— Да конечно! Знаю я эту экономию, теперь разницу тоже пропивать будете! Мало им было этих проклятых наркомовских сто грамм каждый день! Хотя где передовая — где мой Ижикевич!
Начиная с сорокового и до конца сорок пятого все участники боевых действий, в первую очередь на передовой, получали в пайке обязательные сто грамм водки. По народной легенде, началось все с советско-финской войны и личной просьбы наркома обороны Клима Ворошилова к Сталину — выдавать бойцам и командирам Красной армии по 100 граммов водки и 50 граммов сала в день ввиду тяжелых погодных условий. Морозы на Карельском перешейке стояли ниже тридцати пяти. Распоряжение отдали незамедлительно, причем танкистам дозу удвоили, а летчикам было решено выдавать не водку, а коньяк. Грелись таким образом до конца марта сорокового. Тогда и появился термин «ворошиловский паек» или «наркомовские сто грамм». А в июле сорок первого водку снова ввели в рацион бойцов.
Пить или использовать как жидкие деньги оставалось на усмотрение самих бойцов, но подавляющее большинство потребляло внутрь и настолько привыкло, что обеда или ужина без «наркомовских» уже не представляло.

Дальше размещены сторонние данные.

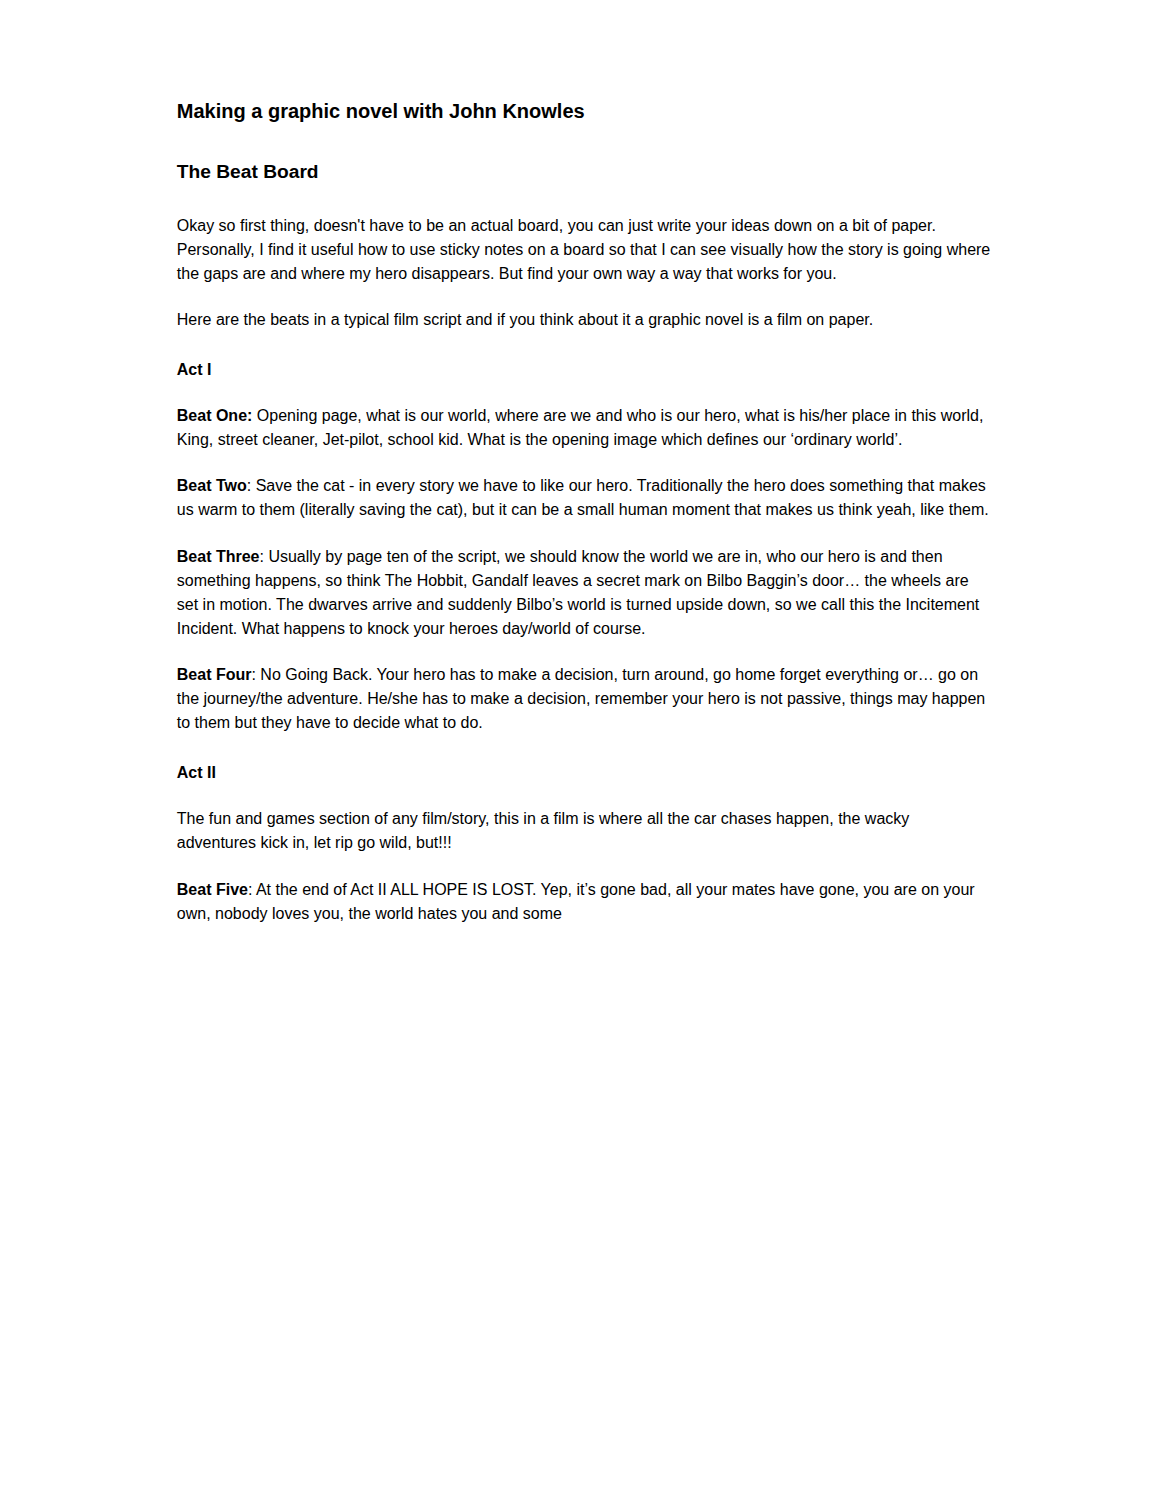Making a graphic novel with John Knowles
The Beat Board
Okay so first thing, doesn't have to be an actual board, you can just write your ideas down on a bit of paper. Personally, I find it useful how to use sticky notes on a board so that I can see visually how the story is going where the gaps are and where my hero disappears. But find your own way a way that works for you.
Here are the beats in a typical film script and if you think about it a graphic novel is a film on paper.
Act I
Beat One: Opening page, what is our world, where are we and who is our hero, what is his/her place in this world, King, street cleaner, Jet-pilot, school kid. What is the opening image which defines our ‘ordinary world’.
Beat Two: Save the cat - in every story we have to like our hero. Traditionally the hero does something that makes us warm to them (literally saving the cat), but it can be a small human moment that makes us think yeah, like them.
Beat Three: Usually by page ten of the script, we should know the world we are in, who our hero is and then something happens, so think The Hobbit, Gandalf leaves a secret mark on Bilbo Baggin’s door… the wheels are set in motion. The dwarves arrive and suddenly Bilbo’s world is turned upside down, so we call this the Incitement Incident. What happens to knock your heroes day/world of course.
Beat Four: No Going Back. Your hero has to make a decision, turn around, go home forget everything or… go on the journey/the adventure. He/she has to make a decision, remember your hero is not passive, things may happen to them but they have to decide what to do.
Act II
The fun and games section of any film/story, this in a film is where all the car chases happen, the wacky adventures kick in, let rip go wild, but!!!
Beat Five: At the end of Act II ALL HOPE IS LOST. Yep, it’s gone bad, all your mates have gone, you are on your own, nobody loves you, the world hates you and some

В одесском дворе в любом семейном разговоре спокойно могут участвовать от двух до пятнадцати человек, не считая прописанных, потому что двери и окна — настежь, и все в курсе. А те самые телевизоры, которые подешевели вместе с водкой, даже с такой феноменальной скидкой оставались дефицитом и роскошью.

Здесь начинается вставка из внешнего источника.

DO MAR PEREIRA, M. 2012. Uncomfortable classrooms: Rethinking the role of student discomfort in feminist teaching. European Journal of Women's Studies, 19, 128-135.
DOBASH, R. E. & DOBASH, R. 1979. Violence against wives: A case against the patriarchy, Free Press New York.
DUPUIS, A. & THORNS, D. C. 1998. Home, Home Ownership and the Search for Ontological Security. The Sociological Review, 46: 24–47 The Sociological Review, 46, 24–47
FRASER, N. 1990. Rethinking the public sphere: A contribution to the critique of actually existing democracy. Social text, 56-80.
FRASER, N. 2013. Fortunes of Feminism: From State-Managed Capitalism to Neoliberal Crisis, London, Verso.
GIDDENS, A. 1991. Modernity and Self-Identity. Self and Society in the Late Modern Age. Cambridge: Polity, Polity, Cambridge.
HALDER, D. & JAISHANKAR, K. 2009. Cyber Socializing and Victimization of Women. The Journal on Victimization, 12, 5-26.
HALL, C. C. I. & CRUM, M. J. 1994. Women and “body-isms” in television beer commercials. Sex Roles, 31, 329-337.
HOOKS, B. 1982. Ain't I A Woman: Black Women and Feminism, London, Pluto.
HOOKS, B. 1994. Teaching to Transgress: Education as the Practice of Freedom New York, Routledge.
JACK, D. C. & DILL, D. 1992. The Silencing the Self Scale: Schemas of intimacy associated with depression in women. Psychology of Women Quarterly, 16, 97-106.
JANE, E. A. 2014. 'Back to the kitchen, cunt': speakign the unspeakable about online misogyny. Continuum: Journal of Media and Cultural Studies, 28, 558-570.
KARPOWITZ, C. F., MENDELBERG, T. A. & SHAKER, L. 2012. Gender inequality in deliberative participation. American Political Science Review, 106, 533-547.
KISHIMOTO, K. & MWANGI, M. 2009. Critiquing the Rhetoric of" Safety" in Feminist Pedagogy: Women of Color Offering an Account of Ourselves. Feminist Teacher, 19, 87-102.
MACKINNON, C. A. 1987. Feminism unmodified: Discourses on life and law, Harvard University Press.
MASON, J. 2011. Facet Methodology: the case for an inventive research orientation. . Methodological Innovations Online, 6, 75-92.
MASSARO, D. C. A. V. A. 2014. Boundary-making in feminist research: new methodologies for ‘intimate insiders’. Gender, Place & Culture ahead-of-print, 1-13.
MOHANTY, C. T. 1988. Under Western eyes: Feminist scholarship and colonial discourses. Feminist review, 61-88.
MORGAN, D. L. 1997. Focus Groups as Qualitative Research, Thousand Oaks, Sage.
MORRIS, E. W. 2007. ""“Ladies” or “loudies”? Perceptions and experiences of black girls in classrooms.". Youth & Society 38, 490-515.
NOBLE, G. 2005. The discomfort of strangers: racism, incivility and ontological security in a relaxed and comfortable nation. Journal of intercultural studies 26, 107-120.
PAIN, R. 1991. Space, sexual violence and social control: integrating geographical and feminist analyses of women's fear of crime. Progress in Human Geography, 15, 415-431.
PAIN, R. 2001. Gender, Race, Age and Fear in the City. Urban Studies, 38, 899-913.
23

— Дамы! Но тут же налицо вопиющая несправедливость! Ася, твой муж — святой человек! — подписался новый житель Гедалиной конюшни Феликс — немножко партийный, немножко ученый и очень деловой научный сотрудник. — Во-первых, он пьет наркомовские сто водки, а так как он у тебя летает по всей квартире — то ему как летчику положен коньяк. Во-вторых, давайте спросим у старших товарищей. Василий, ты же в райкоме часто бываешь — передай, шо народ интересуется: почему на водку снижение на двадцать пять процентов, а на цемент, патефоны, часы и сено — тридцать?
На кой мне их часы? Я и так счастлив и встаю каждое утро в шесть от криков твоей жены. И заметь — орет она из-за тебя, но явно не от женского счастья. Так шо можно наоборот — мы готовы приплатить за соль и музыку, но получить льготную цену на продукт для дезинфекции.

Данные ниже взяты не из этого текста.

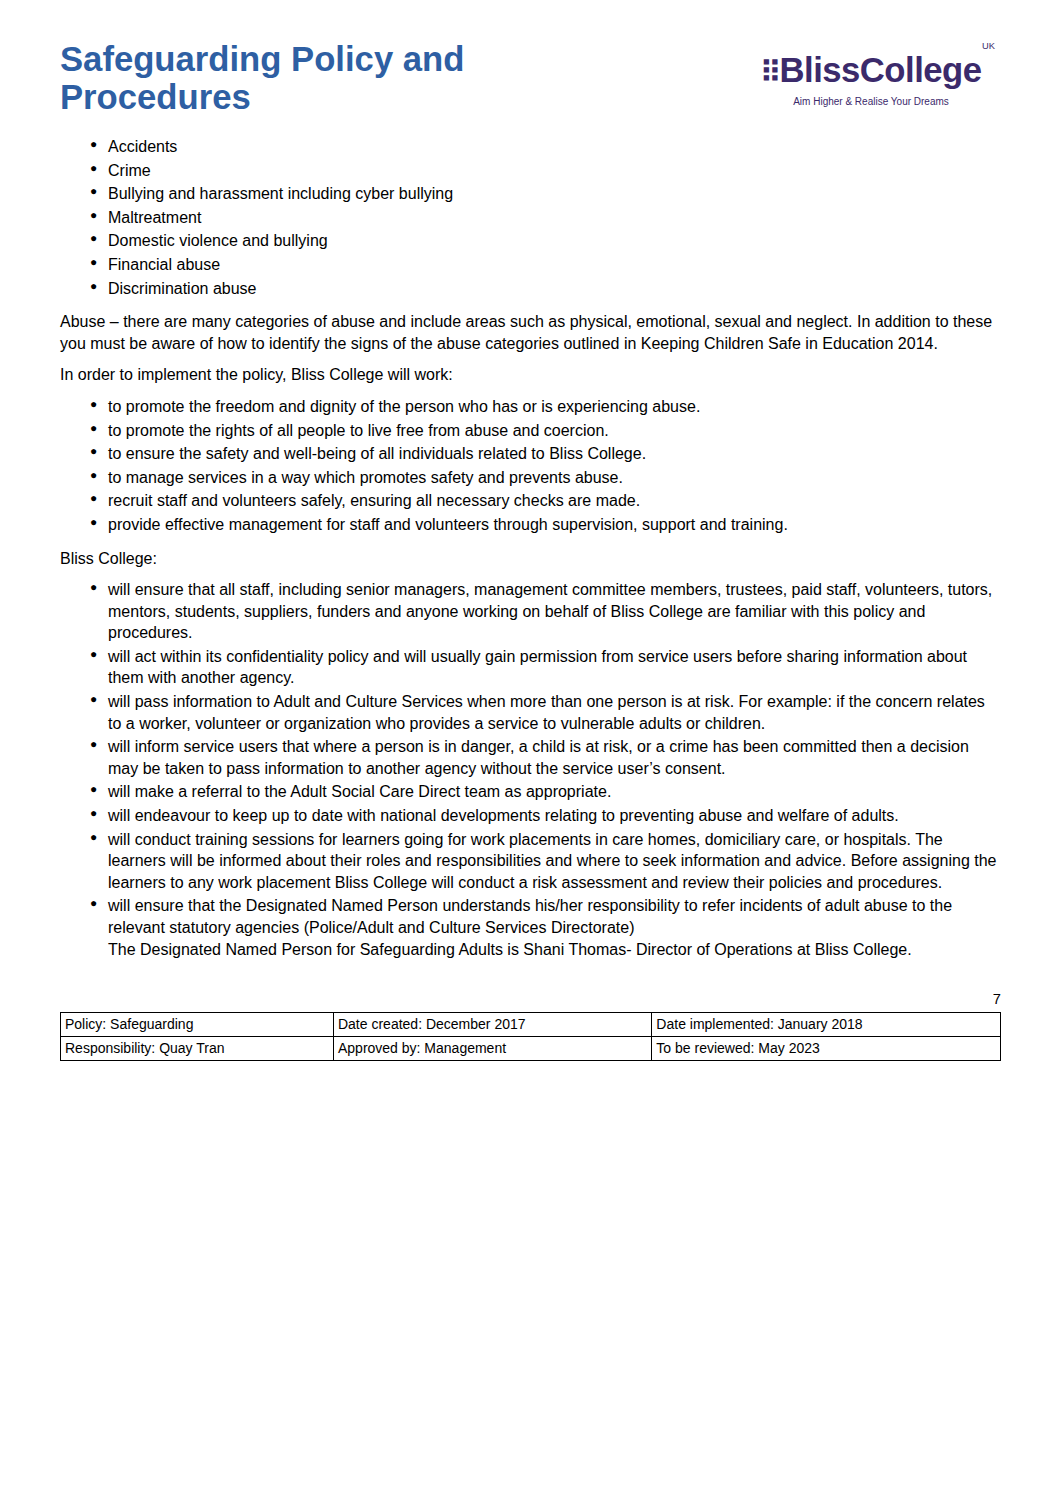Safeguarding Policy and Procedures
UK
⠿Bliss College
Aim Higher & Realise Your Dreams
Accidents
Crime
Bullying and harassment including cyber bullying
Maltreatment
Domestic violence and bullying
Financial abuse
Discrimination abuse
Abuse – there are many categories of abuse and include areas such as physical, emotional, sexual and neglect. In addition to these you must be aware of how to identify the signs of the abuse categories outlined in Keeping Children Safe in Education 2014.
In order to implement the policy, Bliss College will work:
to promote the freedom and dignity of the person who has or is experiencing abuse.
to promote the rights of all people to live free from abuse and coercion.
to ensure the safety and well-being of all individuals related to Bliss College.
to manage services in a way which promotes safety and prevents abuse.
recruit staff and volunteers safely, ensuring all necessary checks are made.
provide effective management for staff and volunteers through supervision, support and training.
Bliss College:
will ensure that all staff, including senior managers, management committee members, trustees, paid staff, volunteers, tutors, mentors, students, suppliers, funders and anyone working on behalf of Bliss College are familiar with this policy and procedures.
will act within its confidentiality policy and will usually gain permission from service users before sharing information about them with another agency.
will pass information to Adult and Culture Services when more than one person is at risk. For example: if the concern relates to a worker, volunteer or organization who provides a service to vulnerable adults or children.
will inform service users that where a person is in danger, a child is at risk, or a crime has been committed then a decision may be taken to pass information to another agency without the service user’s consent.
will make a referral to the Adult Social Care Direct team as appropriate.
will endeavour to keep up to date with national developments relating to preventing abuse and welfare of adults.
will conduct training sessions for learners going for work placements in care homes, domiciliary care, or hospitals. The learners will be informed about their roles and responsibilities and where to seek information and advice. Before assigning the learners to any work placement Bliss College will conduct a risk assessment and review their policies and procedures.
will ensure that the Designated Named Person understands his/her responsibility to refer incidents of adult abuse to the relevant statutory agencies (Police/Adult and Culture Services Directorate)
The Designated Named Person for Safeguarding Adults is Shani Thomas- Director of Operations at Bliss College.
7
| Policy: Safeguarding | Date created: December 2017 | Date implemented: January 2018 |
| Responsibility: Quay Tran | Approved by: Management | To be reviewed: May 2023 |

— Ой вэйзмир, — отозвалась, выходя на коридор, его супруга Дора. — Ты таки договоришься! Достань мине сахар, и я сделаю тебе дезинфекции на пятьдесят процентов дешевле.
Вместе с продуктами официальным приказом уменьшились цены и в ресторанах Одессы. Но кто ж в них ходит, когда до Привоза пара кварталов, а рыболовецкая артель с 16 станции Фонтана ловит каждый день как ненормальная? Правда, ассортимент доступной рыбы не радовал молдаванских хозяек.
Ася Ижикевич, возвращаясь с Привоза, еще в подворотне стала возмущаться:
— Это же не рыба! Это дрэк
[4]! Тут же жрать нечего!
Как и раньше, бывшая квартира Полонской стояла с распахнутой дверью и на призывные Аськины вопли выглянула первая зрительница Ривка.
— Дите, что ты надрываешься?
— Да рыбы нет! Одна сарделя да и то тощая, как мадам Косько.
— Которая Косько? Молодая или старшая?
— Да они обе как палка-подпиралка для белья! И как та сарделя — одни хребты.
— Так шо ты там уже взяла, показывай, — высунулась с галереи Нюся.
— Та пару сарганов и ставридки. Выбора вообще нет! Шо за жизнь — то хлеба нет, то рыбы!
Молодая Косько, с недавнего времени тоже «мадам» — Нилка чуть не вприпрыжку бежала через двор. Она и вправду была такой худой, что ее шестой месяц беременности еле угадывался, и дворовой совет только гадал — понесла или нет.
Она притормозила возле Аси и совершенно серьезно заявила:
— А шо, не знаете, что с рыбой? Вон по радио передавали.
— И шо?
— Дельфины пришли и все сожрали. Говорят, купаться надо аккуратно, особенно мужчинам. А то не ровен час…
— Та типун тебе на язык! Шая из сарая! — расхохоталась Ривка.
— Мадам Ижикевич, — Нилка прищурилась, сдерживая смешок, — на шо спорим, шо то дельфины?
— И на шо хочешь?
— На буханку — мне лень в гастроном идти. А если проиграю — почищу и пожарю вашу рыбу.
— И мамкиного самогона к рыбе!
— Замазали! Баба Рива, разбей!
Нила резко рванула домой и вернулась с газетой:
— На, только вслух читай.
Ася встряхнула «Большевистское знамя» и ругнулась.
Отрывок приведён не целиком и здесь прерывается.